A Pile of Bricks

In life, there are things and there are people.

Things are great. They are exciting, they are rewarding and they can make life grand. A great job, a nice place to live, an education, a good church: these are all great things. There is nothing wrong with things. Important things should be priorities. You should make time in your life for important things. This is healthy.

But you can be lazy with things and not see dire consequences.. You can slack at work, you can stop exercising, you can put off writing a paper or studying, you can forget to pay bills, you can stop writing in your journal, you can read less than you did before. You can be lazy with things because they will not disappear entirely. Your blog will not cry if you don’t write things for it. Your bills will not walk out the door if you forget to pay them. Your body might not be in the same condition after ignoring it, but it will still be there. You might get fired from your job but you can always get a new one. Things will not completely disappear. If they do seemingly vanish, there will be other things ready to take their place. Things will be there. Things are replaceable.

People, on the other hand, are not. You cannot be lazy with people. People feel, people react, people respond. If you ignore a person, they will hurt. If you do not put effort into a relationship, it will fizzle. If you are not willing to stand up and fight for a person, they will feel defeated. People are not replaceable. If you forget about them for awhile, when you return, you will not find them in the same condition you left them. People cannot be put on pause.

People are more difficult than things.

But people are not things. They can look you in the eye and say, “Yes, I understand you.” They can listen and respond with compassion. They can hug you when you are hurting. People can comfort in a way that things cannot. People can encourage in a way that things cannot. People can feel alongside of you. Things cannot do that.

But people are much more difficult than things.

People will disappoint you, they will let you down and they will rip you to shreds. But they can also surprise you, encourage you and help you rebuild. People are not predictable, but they are powerful.

Things are the bricks that build a life. The bricks are the most obvious to the structure – the house, the car, the job, the money – but the people are the mortar. Relationships hold all of the things together. They bind them. They make them stronger. Mortar makes a pile of bricks a wall: something useful, something strong and something beautiful. Mortar gives a stack of brick structural integrity. Mortar gives the bricks a purpose and a function.

I don’t want my life to be a pile of bricks, waiting to get toppled over. I want my life to be a wall that is strengthened by the people surrounding me.

I want the mortar.

I want the glue.

I want the mess.

I want the stuff that isn’t easy.

I want the bricks too, but I want the people there to bind it all together and make it worthwhile.

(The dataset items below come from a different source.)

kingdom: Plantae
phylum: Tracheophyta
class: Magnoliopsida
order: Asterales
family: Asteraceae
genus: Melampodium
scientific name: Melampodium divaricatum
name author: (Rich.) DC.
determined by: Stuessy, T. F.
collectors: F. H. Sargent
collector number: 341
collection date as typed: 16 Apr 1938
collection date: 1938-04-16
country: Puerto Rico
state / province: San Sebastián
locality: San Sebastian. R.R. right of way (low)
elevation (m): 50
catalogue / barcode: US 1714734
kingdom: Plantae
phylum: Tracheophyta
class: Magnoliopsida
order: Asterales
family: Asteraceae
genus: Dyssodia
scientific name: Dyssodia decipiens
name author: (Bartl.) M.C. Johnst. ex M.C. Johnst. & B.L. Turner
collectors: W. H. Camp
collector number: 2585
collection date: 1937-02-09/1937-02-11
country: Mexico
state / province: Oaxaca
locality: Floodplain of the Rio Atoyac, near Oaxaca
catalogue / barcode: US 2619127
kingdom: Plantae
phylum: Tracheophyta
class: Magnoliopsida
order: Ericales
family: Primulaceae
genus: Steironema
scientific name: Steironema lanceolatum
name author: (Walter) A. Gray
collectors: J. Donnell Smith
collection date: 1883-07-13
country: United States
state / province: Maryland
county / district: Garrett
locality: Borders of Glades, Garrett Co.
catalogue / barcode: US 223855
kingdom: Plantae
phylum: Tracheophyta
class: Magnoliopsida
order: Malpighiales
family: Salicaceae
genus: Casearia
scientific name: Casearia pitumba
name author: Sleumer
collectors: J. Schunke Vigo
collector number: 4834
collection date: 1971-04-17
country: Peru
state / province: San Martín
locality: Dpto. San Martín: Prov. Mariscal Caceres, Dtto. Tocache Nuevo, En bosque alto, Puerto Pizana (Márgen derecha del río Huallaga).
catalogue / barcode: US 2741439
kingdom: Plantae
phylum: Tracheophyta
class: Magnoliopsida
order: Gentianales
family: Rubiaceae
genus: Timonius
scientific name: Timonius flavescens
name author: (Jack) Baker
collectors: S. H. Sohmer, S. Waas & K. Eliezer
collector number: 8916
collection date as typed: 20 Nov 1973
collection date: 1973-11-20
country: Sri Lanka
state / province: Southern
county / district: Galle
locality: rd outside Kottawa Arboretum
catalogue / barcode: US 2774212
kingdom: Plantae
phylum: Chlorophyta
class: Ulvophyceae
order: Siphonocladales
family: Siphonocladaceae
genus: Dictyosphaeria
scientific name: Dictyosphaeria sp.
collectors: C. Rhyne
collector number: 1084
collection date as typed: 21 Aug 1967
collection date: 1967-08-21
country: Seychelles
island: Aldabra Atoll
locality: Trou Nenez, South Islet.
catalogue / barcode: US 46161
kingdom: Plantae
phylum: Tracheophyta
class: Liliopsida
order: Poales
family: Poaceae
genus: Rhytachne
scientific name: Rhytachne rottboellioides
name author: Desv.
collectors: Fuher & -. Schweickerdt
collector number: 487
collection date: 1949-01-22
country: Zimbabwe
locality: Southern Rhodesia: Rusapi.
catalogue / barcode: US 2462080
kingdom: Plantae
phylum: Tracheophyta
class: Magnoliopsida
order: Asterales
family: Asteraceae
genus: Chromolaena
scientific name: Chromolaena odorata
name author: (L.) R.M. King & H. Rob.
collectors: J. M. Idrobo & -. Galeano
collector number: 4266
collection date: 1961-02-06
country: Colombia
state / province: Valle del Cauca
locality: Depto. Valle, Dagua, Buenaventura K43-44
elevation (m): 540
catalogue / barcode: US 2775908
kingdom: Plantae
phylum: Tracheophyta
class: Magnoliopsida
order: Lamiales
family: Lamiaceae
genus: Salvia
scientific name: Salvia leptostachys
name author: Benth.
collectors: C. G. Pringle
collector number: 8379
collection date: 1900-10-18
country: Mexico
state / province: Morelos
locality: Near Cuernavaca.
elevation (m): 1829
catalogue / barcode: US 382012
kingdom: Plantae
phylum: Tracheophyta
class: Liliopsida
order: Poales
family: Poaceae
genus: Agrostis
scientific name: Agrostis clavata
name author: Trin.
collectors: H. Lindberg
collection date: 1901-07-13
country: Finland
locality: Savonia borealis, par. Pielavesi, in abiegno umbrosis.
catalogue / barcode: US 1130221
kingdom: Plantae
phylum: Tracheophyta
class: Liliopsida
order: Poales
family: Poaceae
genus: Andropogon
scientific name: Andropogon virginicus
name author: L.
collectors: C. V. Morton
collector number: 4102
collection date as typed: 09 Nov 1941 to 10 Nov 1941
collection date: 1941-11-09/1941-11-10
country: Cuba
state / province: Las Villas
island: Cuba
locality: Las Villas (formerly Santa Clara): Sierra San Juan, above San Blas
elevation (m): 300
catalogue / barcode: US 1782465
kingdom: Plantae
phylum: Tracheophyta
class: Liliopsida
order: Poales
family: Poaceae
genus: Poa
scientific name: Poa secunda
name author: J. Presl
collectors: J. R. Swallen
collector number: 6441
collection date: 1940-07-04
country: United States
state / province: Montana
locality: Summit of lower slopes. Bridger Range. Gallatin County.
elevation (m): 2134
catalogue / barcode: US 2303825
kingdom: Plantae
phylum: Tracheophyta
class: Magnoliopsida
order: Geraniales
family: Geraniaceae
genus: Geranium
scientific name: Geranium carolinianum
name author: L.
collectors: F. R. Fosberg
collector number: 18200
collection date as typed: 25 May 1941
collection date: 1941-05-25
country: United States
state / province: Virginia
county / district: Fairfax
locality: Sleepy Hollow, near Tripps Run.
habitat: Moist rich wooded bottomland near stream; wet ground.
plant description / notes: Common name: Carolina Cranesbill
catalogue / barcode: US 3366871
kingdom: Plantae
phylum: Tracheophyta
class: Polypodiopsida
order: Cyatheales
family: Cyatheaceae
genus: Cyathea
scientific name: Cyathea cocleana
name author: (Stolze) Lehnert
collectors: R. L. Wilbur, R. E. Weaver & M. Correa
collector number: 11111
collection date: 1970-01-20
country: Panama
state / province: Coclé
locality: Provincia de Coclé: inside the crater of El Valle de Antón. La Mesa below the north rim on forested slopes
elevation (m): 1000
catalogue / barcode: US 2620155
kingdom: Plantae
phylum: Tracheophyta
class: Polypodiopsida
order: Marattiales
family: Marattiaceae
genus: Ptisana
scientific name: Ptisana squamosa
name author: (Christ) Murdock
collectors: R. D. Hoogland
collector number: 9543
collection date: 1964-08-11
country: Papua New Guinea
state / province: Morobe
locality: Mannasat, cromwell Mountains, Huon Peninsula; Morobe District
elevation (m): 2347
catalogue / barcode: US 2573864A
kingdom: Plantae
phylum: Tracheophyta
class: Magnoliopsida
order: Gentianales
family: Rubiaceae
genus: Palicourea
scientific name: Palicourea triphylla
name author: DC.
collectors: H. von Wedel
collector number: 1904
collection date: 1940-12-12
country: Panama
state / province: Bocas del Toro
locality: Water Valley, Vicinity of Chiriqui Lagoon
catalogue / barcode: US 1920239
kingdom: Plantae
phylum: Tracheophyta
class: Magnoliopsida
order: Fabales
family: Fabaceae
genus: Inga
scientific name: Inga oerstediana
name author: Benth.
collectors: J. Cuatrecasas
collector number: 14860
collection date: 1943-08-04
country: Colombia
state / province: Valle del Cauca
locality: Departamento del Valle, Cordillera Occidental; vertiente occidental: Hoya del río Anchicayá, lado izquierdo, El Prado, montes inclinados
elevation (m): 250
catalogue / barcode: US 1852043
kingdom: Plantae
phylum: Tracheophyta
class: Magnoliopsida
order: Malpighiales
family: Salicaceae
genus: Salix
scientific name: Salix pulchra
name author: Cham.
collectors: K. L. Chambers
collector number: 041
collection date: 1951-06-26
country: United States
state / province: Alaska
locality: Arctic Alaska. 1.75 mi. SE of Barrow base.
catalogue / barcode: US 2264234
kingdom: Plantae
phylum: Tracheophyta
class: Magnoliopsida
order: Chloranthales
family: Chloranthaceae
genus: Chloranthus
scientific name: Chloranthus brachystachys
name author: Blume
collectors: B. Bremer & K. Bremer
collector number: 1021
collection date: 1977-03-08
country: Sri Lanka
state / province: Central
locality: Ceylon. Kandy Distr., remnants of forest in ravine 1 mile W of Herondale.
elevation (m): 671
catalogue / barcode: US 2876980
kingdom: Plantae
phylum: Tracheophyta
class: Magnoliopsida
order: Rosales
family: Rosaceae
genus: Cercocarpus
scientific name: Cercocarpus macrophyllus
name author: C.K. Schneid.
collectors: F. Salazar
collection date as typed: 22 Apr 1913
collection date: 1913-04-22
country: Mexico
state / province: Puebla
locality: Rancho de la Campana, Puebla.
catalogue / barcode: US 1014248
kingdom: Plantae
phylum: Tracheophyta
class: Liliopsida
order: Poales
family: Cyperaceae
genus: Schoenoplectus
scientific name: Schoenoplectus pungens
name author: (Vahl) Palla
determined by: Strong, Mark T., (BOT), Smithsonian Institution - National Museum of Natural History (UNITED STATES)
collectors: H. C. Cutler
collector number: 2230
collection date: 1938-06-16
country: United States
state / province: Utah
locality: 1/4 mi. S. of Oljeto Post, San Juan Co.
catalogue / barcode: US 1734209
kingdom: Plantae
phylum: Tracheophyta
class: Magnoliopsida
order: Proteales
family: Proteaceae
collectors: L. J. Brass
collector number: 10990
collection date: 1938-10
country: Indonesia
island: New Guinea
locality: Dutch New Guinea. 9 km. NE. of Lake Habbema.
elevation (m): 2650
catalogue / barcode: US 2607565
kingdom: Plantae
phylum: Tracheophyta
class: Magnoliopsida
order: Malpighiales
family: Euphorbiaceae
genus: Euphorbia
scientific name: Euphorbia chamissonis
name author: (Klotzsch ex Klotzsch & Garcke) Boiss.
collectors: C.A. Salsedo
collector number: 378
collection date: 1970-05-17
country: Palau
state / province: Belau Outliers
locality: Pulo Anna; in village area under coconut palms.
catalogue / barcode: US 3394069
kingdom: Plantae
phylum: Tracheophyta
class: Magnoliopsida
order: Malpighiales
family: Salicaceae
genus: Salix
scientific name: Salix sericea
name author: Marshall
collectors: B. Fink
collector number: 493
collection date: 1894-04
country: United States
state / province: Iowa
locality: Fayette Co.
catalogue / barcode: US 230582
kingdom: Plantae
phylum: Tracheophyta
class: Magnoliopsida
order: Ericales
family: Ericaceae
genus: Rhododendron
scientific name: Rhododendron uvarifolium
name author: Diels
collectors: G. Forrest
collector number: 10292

I don’t want a pile of bricks.

“To love at all is to be vulnerable. Love anything and your heart will be wrung and possibly broken. If you want to make sure of keeping it intact you must give it to no one, not even an animal. Wrap it carefully round with hobbies and little luxuries; avoid all entanglements. Lock it up safe in the casket or coffin of your selfishness. But in that casket, safe, dark, motionless, airless, it will change. It will not be broken; it will become unbreakable, impenetrable, irredeemable. To love is to be vulnerable.” – C. S. Lewis


10 thoughts on “A Pile of Bricks

  1. I don’t have much to say because you said it all, but I loved this post. Thanks for making me think.

    Also, how did C.S. Lewis come up with so many bomb quotes? I wonder if he sat down one day and said, “I’m going to say some freaking rad things that people will repeat for years and years?” Probably not because he probably never said freaking or rad, but maybe he did.